In the recent time, one of the biggest news in the global scenario is the trade war between China and the United States. This mainly started when Donald Trump, the president of the United States imposed tariffs on imports from China especially the steel imports. Imposition of tariffs means paying extra for the imports and it will reduce the rate of import from the particular country. There are number of reason being identified behind this step being taken by Donald Trump. The major reason is the trade deficit between the United States and China. According to the reports, United States is having about US$ 375 billion of trade deficit with China (www.bbc.com 2018). This denotes that the United States is importing more from China compared to what they are exporting to them. Thus, according to Donald Trump, this is hurting the growth of the American economy due to capital drain from the country. Thus, imposing tariff will restrict the import from China and will help to reduce the trade deficit.

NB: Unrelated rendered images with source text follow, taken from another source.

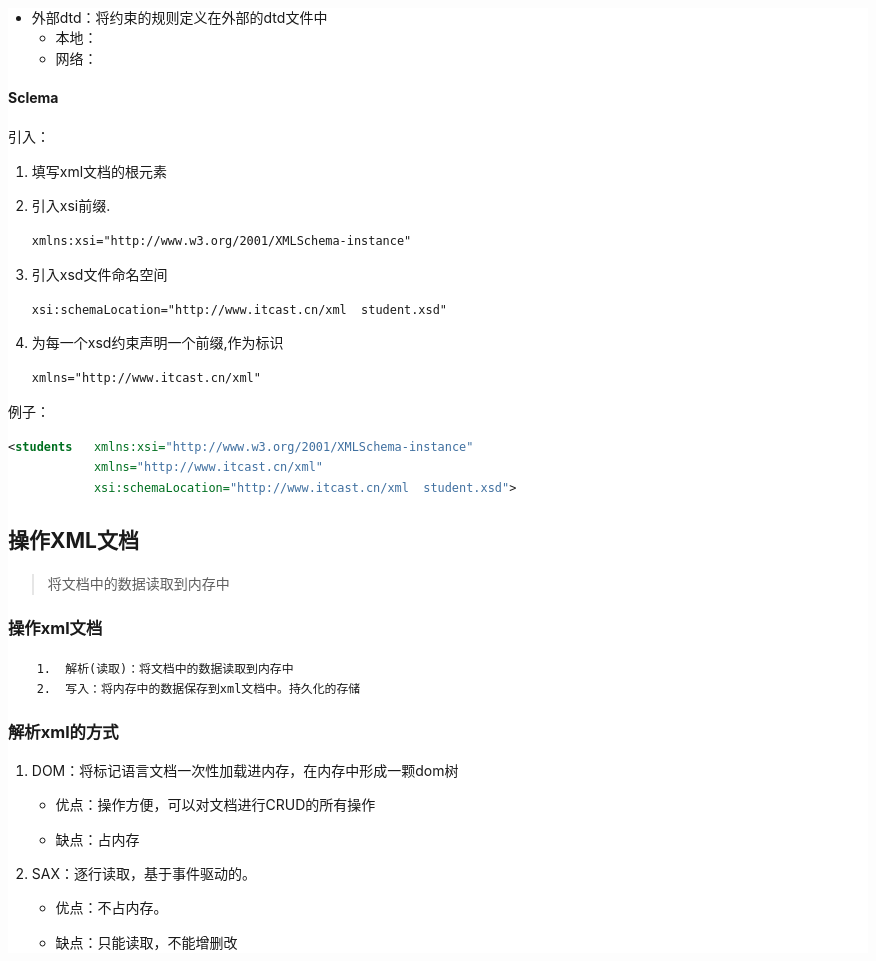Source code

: *   外部dtd：将约束的规则定义在外部的dtd文件中
    *   本地：<!DOCTYPE 根标签名 SYSTEM "dtd文件的位置">
    *   网络：<!DOCTYPE 根标签名 PUBLIC "dtd文件名字" "dtd文件的位置URL">

#### Sclema

引入：

1.  填写xml文档的根元素

2.  引入xsi前缀. 

    ```xml
    xmlns:xsi="http://www.w3.org/2001/XMLSchema-instance"
    ```

3.  引入xsd文件命名空间

    ```xml
    xsi:schemaLocation="http://www.itcast.cn/xml  student.xsd"
    ```

4.  为每一个xsd约束声明一个前缀,作为标识 

    ```xml
    xmlns="http://www.itcast.cn/xml" 
    ```

例子：

```xml
<students   xmlns:xsi="http://www.w3.org/2001/XMLSchema-instance"
			xmlns="http://www.itcast.cn/xml"
			xsi:schemaLocation="http://www.itcast.cn/xml  student.xsd">
```



## 操作XML文档

>   将文档中的数据读取到内存中

### 操作xml文档

		1.  解析(读取)：将文档中的数据读取到内存中
  		2.  写入：将内存中的数据保存到xml文档中。持久化的存储

###  解析xml的方式

1. DOM：将标记语言文档一次性加载进内存，在内存中形成一颗dom树
    * 优点：操作方便，可以对文档进行CRUD的所有操作

    * 缺点：占内存

2. SAX：逐行读取，基于事件驱动的。

    *   优点：不占内存。

    *   缺点：只能读取，不能增删改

Another reason is the domestic steel industry of the United States, which is not competitive enough against the cheaper imports from China. This is due to the reason that steels imported from China are cheaper compared to the steel produced in the United States. Thus, the local companies are losing competitiveness. Hence, tariff is being imposed especially on the import of steel from China. According to the logic, imposing tariff will increase the cost of the imported steel and this will give the competitive edge to the American steel industry.
However, there are number of implications being faced by the domestic consumers in the United States. It is reported that countering the tariff imposed by the United States, China will also impose same on their imported goods from the United States. Thus, this will in turn affect the American economy (fortune.com 2018). This is due to the fact that China is one of the largest markets for number of American organizations and thus imposing tariff on their imports will restrict their potentiality. Thus, the entire economy will get hurt due to lack of market and this will eventually affect the employment scenario of the average population. Another major implication on the domestic consumers will be the increase in the price of the electronic products due to the reason that imposing tariff will lead to increase in the major electronic products from China. Thus, consumers have to pay more.
References
Coker, C., 2014. Globalisation and Insecurity in the Twenty-first Century: NATO and the management of Risk. Routledge.

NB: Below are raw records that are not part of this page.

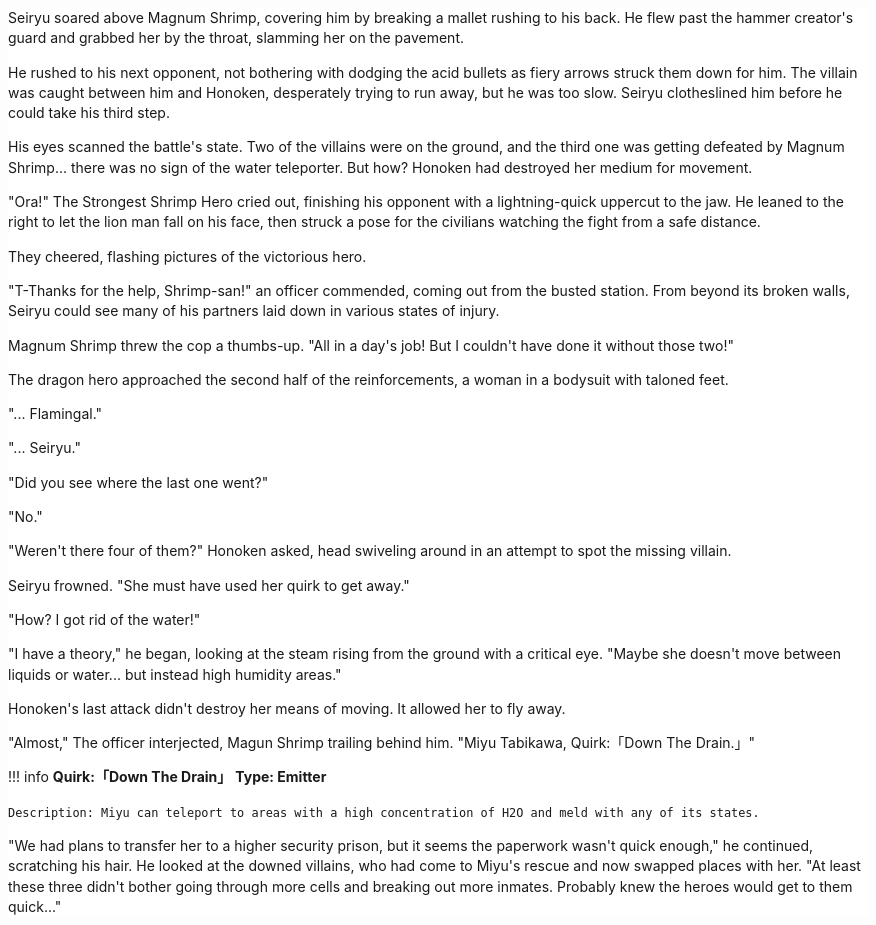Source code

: Seiryu soared above Magnum Shrimp, covering him by breaking a mallet rushing to his back. He flew past the hammer creator's guard and grabbed her by the throat, slamming her on the pavement.

He rushed to his next opponent, not bothering with dodging the acid bullets as fiery arrows struck them down for him. The villain was caught between him and Honoken, desperately trying to run away, but he was too slow. Seiryu clotheslined him before he could take his third step.

His eyes scanned the battle's state. Two of the villains were on the ground, and the third one was getting defeated by Magnum Shrimp... there was no sign of the water teleporter. But how? Honoken had destroyed her medium for movement.

"Ora!" The Strongest Shrimp Hero cried out, finishing his opponent with a lightning-quick uppercut to the jaw. He leaned to the right to let the lion man fall on his face, then struck a pose for the civilians watching the fight from a safe distance.

They cheered, flashing pictures of the victorious hero.

"T-Thanks for the help, Shrimp-san!" an officer commended, coming out from the busted station. From beyond its broken walls, Seiryu could see many of his partners laid down in various states of injury.

Magnum Shrimp threw the cop a thumbs-up. "All in a day's job! But I couldn't have done it without those two!"

The dragon hero approached the second half of the reinforcements, a woman in a bodysuit with taloned feet.

"... Flamingal."

"... Seiryu."

"Did you see where the last one went?"

"No."

"Weren't there four of them?" Honoken asked, head swiveling around in an attempt to spot the missing villain.

Seiryu frowned. "She must have used her quirk to get away."

"How? I got rid of the water!"

"I have a theory," he began, looking at the steam rising from the ground with a critical eye. "Maybe she doesn't move between liquids or water... but instead high humidity areas."

Honoken's last attack didn't destroy her means of moving. It allowed her to fly away.

"Almost," The officer interjected, Magun Shrimp trailing behind him. "Miyu Tabikawa, Quirk:「Down The Drain.」"

!!! info
	**Quirk:「Down The Drain」**
	**Type: Emitter**

	Description: Miyu can teleport to areas with a high concentration of H2O and meld with any of its states.

"We had plans to transfer her to a higher security prison, but it seems the paperwork wasn't quick enough," he continued, scratching his hair. He looked at the downed villains, who had come to Miyu's rescue and now swapped places with her. "At least these three didn't bother going through more cells and breaking out more inmates. Probably knew the heroes would get to them quick..."
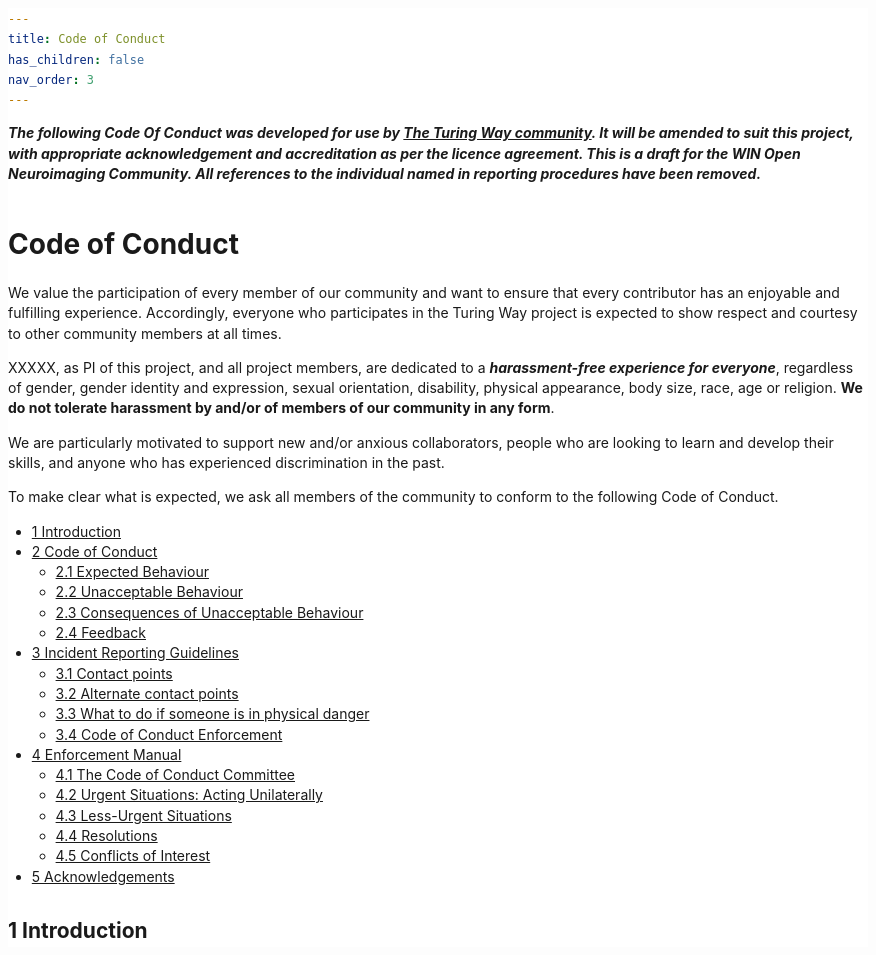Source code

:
 ```yaml
---
title: Code of Conduct
has_children: false
nav_order: 3
---
```


***The following Code Of Conduct was developed for use by [The Turing Way community](https://github.com/alan-turing-institute/the-turing-way/blob/master/CODE_OF_CONDUCT.md). It will be amended to suit this project, with appropriate acknowledgement and accreditation as per the licence agreement. This is a draft for the WIN Open Neuroimaging Community. All references to the individual named in reporting procedures have been removed.***

# Code of Conduct

We value the participation of every member of our community and want to ensure that every contributor has an enjoyable and fulfilling experience.
Accordingly, everyone who participates in the Turing Way project is expected to show respect and courtesy to other community members at all times.

XXXXX, as PI of this project, and all project members, are dedicated to a ***harassment-free experience for everyone***, regardless of gender, gender identity and expression, sexual orientation, disability, physical appearance, body size, race, age or religion. **We do not tolerate harassment by and/or of members of our community in any form**.

We are particularly motivated to support new and/or anxious collaborators, people who are looking to learn and develop their skills, and anyone who has experienced discrimination in the past.

To make clear what is expected, we ask all members of the community to conform to the following Code of Conduct.

* [1 Introduction](#1-introduction)
* [2 Code of Conduct](#2-code-of-conduct)
  * [2.1 Expected Behaviour](21-expected-behaviours)
  * [2.2 Unacceptable Behaviour](#22-unacceptable-behaviour)
  * [2.3 Consequences of Unacceptable Behaviour](#23-consequences-of-unacceptable-behaviour)
  * [2.4 Feedback](#24-feedback)
* [3 Incident Reporting Guidelines](#3-incident-reporting-guidelines)
  * [3.1 Contact points](#31-contact-points)
  * [3.2 Alternate contact points](#32-alternate-contact-points)
  * [3.3 What to do if someone is in physical danger](#33-what-to-do-if-someone-is-in-physical-danger)
  * [3.4 Code of Conduct Enforcement](#34-code-of-conduct-enforcement)
* [4 Enforcement Manual](#4-enforcement-manual)
  * [4.1 The Code of Conduct Committee](#41-the-code-of-conduct-committee)
  * [4.2 Urgent Situations: Acting Unilaterally](#42-urgent-situations-acting-unilaterally)
  * [4.3 Less-Urgent Situations](#43-less-urgent-situations)
  * [4.4 Resolutions](#44-resolutions)
  * [4.5 Conflicts of Interest](#45-conflicts-of-interest)
* [5 Acknowledgements](#5-acknowledgements)

## 1 Introduction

Feenstra, R.C., 2015. Advanced international trade: theory and evidence. Princeton university press.
fortune.com, 2018. https://fortune.com. [online] Fortune. Available at: https://fortune.com/2018/07/04/china-us-trade-war-tariffs-friday/ [Accessed 24 Jul. 2018].

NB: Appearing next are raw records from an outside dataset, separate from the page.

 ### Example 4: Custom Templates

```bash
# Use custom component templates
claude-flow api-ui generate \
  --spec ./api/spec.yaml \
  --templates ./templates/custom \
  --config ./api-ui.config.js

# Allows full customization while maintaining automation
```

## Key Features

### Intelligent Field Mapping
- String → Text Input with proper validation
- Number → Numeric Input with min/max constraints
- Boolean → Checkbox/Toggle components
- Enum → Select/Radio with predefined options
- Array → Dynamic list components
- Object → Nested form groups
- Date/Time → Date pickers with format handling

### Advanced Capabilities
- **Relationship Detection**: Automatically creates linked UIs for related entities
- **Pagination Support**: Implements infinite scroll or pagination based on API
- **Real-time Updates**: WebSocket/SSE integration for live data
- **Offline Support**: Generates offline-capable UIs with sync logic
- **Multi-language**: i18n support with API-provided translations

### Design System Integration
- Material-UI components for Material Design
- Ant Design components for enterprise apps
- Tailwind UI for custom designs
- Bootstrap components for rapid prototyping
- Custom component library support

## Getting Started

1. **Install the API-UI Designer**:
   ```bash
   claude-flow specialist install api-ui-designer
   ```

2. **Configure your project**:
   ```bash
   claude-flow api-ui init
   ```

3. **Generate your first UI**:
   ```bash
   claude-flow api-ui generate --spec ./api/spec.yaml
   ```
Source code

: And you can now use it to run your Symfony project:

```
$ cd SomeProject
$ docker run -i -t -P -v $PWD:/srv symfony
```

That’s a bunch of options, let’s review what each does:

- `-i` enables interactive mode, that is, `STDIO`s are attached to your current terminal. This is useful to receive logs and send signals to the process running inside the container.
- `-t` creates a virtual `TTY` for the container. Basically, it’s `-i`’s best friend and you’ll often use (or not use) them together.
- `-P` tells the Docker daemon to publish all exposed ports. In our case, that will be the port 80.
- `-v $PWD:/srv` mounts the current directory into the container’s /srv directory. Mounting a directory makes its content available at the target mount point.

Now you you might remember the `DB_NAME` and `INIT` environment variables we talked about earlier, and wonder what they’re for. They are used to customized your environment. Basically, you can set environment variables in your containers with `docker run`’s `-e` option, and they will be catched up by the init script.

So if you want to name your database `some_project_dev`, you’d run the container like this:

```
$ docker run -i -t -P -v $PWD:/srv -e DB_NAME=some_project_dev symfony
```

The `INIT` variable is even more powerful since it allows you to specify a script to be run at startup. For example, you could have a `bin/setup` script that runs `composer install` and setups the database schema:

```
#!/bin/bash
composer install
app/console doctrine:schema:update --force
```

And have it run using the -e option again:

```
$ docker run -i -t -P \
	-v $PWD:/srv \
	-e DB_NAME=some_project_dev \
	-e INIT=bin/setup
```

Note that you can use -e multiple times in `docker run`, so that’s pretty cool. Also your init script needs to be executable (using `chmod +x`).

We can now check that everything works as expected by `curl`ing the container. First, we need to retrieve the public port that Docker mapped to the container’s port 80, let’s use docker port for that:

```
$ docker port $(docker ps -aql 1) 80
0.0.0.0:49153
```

Helpman, E. and Razin, A., 2014. A theory of international trade under uncertainty management. Academic Press.
Jones, R.B., 2013. Globalisation and interdependence in the international political economy: rhetoric and reality. Bloomsbury Publishing.
Krugman, P., 2017. Crises: The price of globalisation?. In Economics of Globalisation (pp. 31-50). Routledge.
Lexicon.ft.com. ,2018. Globalisation Definition from Financial Times Lexicon. [online] Available at: https://lexicon.ft.com/Term?term=globalisation [Accessed 24 Jul. 2018].
Mowforth, M. and Munt, I., 2015. Tourism and sustainability: Development, globalisation and new tourism in the third world. Routledge.
Viner, J., 2016. Studies in the theory of international trade. Routledge.